● **Source text**:
++++

Deployment Blocker No. 3: Fiddle with System Permissions

by Shelly Bird

Some customers want to play around with system file permissions and lock their computers and servers down even further, often using guidance that is decades old, built for another operating system.  As mentioned before in Deployment Blocker No. 5:  Separate partitions for applications and/or data blog, unless it is specifically recommended by the manufacturer of the Operating System, changing default system permissions is generally not a good idea.  Usually these types of lockdowns emerge from an overzealous security team, but we’ve seen plenty of Operations folks get into this bad habit as well.

There are a number of other problems with getting creative with file permissions, beyond what the manufacturer of the operating system agrees is supported and necessary.   For Windows, consult with Microsoft Premier, the support arm of Microsoft’s Services groups.  Many of them are Tier III engineers who are tied at the hip to Microsoft Product Groups.   Premier has on some occasions told my customers they need to  wipe and load all their desktops if they are to get support, otherwise the only thing Premier can do to resolve reported problems is “best effort”.  That can be painful for everyone.

++++

● **Stated problem 1**: List each name in the post on system permissions that contains the word "Microsoft".
● **Stated problem 2**: Repeat the part of the post on system permissions that opens with the words containing "Some customers want" and closes with "habit as well.".
● **Stated problem 3**: Continue the post on system permissions from the point where it stops.

● **Collected data entries**:
++++

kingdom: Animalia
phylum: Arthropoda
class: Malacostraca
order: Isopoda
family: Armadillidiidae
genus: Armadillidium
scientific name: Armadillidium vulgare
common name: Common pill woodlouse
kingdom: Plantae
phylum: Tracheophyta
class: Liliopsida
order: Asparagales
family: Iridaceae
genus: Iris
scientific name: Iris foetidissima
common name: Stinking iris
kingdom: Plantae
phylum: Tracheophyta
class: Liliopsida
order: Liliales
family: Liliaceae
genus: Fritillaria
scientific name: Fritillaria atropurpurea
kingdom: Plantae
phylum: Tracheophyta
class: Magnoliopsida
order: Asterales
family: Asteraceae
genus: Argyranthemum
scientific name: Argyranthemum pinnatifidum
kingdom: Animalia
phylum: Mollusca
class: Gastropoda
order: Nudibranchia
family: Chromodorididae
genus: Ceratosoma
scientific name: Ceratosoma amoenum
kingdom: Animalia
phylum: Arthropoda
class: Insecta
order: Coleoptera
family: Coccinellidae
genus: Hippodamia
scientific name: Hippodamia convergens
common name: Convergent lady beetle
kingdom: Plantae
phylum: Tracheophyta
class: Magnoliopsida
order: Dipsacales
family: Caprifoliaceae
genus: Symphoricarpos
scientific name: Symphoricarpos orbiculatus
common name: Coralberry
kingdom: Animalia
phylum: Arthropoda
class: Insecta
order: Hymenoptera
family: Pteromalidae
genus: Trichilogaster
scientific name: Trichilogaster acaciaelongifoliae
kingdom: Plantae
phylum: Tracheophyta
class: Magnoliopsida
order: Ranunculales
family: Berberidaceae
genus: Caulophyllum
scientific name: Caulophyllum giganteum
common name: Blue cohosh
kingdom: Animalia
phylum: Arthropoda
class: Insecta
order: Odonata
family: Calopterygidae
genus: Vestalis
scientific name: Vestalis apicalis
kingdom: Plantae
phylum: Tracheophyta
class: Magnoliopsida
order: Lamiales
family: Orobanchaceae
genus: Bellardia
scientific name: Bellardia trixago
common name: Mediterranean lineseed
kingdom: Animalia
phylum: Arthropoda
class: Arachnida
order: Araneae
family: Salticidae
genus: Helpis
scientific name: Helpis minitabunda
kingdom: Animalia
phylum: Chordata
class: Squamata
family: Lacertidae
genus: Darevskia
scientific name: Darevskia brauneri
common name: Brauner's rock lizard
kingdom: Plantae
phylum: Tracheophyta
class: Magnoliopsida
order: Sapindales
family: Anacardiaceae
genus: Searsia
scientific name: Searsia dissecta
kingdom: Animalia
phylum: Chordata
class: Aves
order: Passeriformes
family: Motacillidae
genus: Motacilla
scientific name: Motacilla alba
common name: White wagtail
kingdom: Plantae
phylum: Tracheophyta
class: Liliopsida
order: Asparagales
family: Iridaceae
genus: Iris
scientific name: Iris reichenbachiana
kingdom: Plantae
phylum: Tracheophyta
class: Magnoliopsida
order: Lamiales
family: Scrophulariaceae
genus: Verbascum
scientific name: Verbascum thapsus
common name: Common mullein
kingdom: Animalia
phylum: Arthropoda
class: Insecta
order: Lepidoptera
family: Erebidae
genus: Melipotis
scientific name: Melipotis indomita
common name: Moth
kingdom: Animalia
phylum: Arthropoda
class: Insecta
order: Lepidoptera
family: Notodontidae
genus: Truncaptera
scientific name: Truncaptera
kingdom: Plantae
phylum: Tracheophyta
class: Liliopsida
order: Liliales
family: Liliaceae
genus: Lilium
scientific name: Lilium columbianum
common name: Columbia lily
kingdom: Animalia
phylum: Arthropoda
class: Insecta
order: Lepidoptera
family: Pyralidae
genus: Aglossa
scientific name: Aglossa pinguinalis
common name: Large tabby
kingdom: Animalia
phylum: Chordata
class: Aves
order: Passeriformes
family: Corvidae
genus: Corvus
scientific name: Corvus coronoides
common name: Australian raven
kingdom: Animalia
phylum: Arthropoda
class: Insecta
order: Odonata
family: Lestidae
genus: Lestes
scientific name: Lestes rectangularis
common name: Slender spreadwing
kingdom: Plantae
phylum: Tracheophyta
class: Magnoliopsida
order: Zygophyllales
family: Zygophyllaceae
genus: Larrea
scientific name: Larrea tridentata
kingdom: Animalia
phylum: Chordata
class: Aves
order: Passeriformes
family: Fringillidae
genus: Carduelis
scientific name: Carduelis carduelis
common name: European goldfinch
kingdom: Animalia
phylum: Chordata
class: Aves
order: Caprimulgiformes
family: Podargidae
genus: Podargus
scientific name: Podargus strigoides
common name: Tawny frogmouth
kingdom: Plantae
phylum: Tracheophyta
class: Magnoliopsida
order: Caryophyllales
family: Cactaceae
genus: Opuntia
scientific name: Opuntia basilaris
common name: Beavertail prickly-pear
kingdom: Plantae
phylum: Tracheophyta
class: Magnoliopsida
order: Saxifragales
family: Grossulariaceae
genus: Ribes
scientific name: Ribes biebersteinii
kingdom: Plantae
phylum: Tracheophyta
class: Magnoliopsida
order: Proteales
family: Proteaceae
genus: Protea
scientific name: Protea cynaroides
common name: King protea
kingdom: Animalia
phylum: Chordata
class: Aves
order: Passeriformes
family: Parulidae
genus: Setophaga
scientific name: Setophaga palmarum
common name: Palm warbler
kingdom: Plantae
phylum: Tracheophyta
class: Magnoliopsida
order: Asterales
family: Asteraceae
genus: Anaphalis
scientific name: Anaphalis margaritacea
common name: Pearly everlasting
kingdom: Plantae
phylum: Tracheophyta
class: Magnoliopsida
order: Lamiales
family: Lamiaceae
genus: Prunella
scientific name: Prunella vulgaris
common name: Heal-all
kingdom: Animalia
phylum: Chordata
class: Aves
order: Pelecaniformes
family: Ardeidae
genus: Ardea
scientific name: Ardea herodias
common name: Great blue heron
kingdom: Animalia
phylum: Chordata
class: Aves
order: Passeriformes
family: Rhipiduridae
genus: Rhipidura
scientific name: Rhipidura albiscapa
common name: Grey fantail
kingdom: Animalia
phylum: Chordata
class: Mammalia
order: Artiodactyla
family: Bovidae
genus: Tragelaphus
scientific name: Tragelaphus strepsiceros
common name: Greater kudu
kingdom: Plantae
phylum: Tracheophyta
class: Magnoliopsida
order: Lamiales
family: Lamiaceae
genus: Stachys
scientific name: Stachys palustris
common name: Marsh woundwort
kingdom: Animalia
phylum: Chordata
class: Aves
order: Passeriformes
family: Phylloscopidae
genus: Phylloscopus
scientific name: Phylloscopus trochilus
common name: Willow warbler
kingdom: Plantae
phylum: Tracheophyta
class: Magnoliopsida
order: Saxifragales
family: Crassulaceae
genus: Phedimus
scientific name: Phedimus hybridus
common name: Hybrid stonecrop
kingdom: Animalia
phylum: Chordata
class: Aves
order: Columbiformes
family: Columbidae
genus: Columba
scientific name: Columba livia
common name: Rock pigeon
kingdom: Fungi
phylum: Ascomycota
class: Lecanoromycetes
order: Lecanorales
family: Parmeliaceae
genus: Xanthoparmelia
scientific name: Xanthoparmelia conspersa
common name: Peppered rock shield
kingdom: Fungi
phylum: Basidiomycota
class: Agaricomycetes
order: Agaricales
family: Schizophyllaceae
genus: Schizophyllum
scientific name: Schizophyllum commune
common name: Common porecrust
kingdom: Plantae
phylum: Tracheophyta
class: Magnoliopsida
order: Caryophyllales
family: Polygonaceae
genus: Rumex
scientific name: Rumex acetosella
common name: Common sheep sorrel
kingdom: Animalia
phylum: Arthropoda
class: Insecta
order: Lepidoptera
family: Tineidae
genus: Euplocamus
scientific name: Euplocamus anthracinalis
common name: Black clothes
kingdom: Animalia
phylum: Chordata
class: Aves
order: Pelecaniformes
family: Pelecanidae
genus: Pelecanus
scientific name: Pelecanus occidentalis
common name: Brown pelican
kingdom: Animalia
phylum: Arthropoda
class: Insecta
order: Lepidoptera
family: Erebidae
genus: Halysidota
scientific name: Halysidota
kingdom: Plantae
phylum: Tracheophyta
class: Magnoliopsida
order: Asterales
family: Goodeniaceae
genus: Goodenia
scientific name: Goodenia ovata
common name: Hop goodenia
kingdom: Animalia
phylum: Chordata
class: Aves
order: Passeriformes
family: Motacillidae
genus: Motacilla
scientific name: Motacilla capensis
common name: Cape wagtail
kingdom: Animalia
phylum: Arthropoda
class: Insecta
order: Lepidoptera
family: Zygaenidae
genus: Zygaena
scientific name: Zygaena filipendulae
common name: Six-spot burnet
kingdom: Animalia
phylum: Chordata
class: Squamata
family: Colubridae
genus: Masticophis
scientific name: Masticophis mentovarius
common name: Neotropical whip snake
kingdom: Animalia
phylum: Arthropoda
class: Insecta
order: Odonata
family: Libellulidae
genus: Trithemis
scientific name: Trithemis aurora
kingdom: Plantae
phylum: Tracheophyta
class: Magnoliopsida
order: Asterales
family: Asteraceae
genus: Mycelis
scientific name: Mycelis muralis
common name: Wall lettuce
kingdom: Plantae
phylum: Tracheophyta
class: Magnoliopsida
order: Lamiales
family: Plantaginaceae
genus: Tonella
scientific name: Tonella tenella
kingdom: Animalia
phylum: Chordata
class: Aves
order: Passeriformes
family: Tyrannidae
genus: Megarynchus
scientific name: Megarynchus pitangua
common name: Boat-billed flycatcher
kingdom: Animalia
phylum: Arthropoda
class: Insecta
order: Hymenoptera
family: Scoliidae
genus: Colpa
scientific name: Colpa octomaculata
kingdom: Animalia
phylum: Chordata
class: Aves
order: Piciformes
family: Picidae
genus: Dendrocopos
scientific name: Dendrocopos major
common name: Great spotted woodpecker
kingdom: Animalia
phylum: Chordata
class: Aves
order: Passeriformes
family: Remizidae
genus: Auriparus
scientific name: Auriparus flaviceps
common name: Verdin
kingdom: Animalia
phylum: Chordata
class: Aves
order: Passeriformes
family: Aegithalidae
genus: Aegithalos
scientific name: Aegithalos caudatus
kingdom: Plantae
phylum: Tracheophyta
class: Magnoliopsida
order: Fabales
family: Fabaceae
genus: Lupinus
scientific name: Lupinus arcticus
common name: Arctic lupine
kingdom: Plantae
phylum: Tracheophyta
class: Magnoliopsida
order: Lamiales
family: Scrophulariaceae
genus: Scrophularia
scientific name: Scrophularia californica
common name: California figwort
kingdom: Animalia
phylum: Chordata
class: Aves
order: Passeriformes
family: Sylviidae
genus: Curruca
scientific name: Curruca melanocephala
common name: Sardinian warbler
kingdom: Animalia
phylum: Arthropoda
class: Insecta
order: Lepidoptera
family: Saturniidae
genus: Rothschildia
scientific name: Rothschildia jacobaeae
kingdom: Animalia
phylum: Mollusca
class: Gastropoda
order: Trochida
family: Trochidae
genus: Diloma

++++

● **Written reply 1**:
Microsoft Premier
Microsoft’s Services groups
Microsoft Product Groups

● **Written reply 2**:
Some customers want to play around with system file permissions and lock their computers and servers down even further, often using guidance that is decades old, built for another operating system.  As mentioned before in Deployment Blocker No. 5:  Separate partitions for applications and/or data blog, unless it is specifically recommended by the manufacturer of the Operating System, changing default system permissions is generally not a good idea.  Usually these types of lockdowns emerge from an overzealous security team, but we’ve seen plenty of Operations folks get into this bad habit as well.

● **Written reply 3**:
Here are just a few of the issues which deployment consultants and I have seen directly impact a deployment once permissions were changed too aggressively:

  1. Group Policy fails to apply.  A customer had added file permissions that affected the area into which Group Policy applied the user’s local settings.  We’ve also seen some cases where the volume of file permission changes are so great, logon times become unacceptably long.
  2. Applications fail.  An application works on the system without the customer’s creative file permissions, but fails on the locked down system.  In some cases, I’ve seen the customer’s field personnel throw their hands up in frustration and change the critical folder Program Files to give Everyone Full Control.  Whoops. Now it’s less secure than it was out of the box.
  3. Major services fail to start. We’ve had a wealth of problems with servers, among others, where the services were shut down by the new permissions or operated poorly.  Among the problems we’ve seen:  replication chokes and web services that won’t start.

The Better Way:  Don’t do it.  The kinds of headaches these cause are simply not worth the effort.  Ask your team what their justifications are for making such changes.  Consider whether your organization is willing to toss out the years of testing done by Microsoft in their Application labs with thousands of COTS applications, testing which was done to make sure these out-of-the-box security permissions and settings do not cause application compatibility issues.  Keep in mind the current security model was developed after a great deal of feedback  from security standards bearers out there, who get early looks at the operating system.  They have already worked and continue to work to identify potential target vectors so Microsoft can close them off, and second guessing is likely to open more holes than it plugs.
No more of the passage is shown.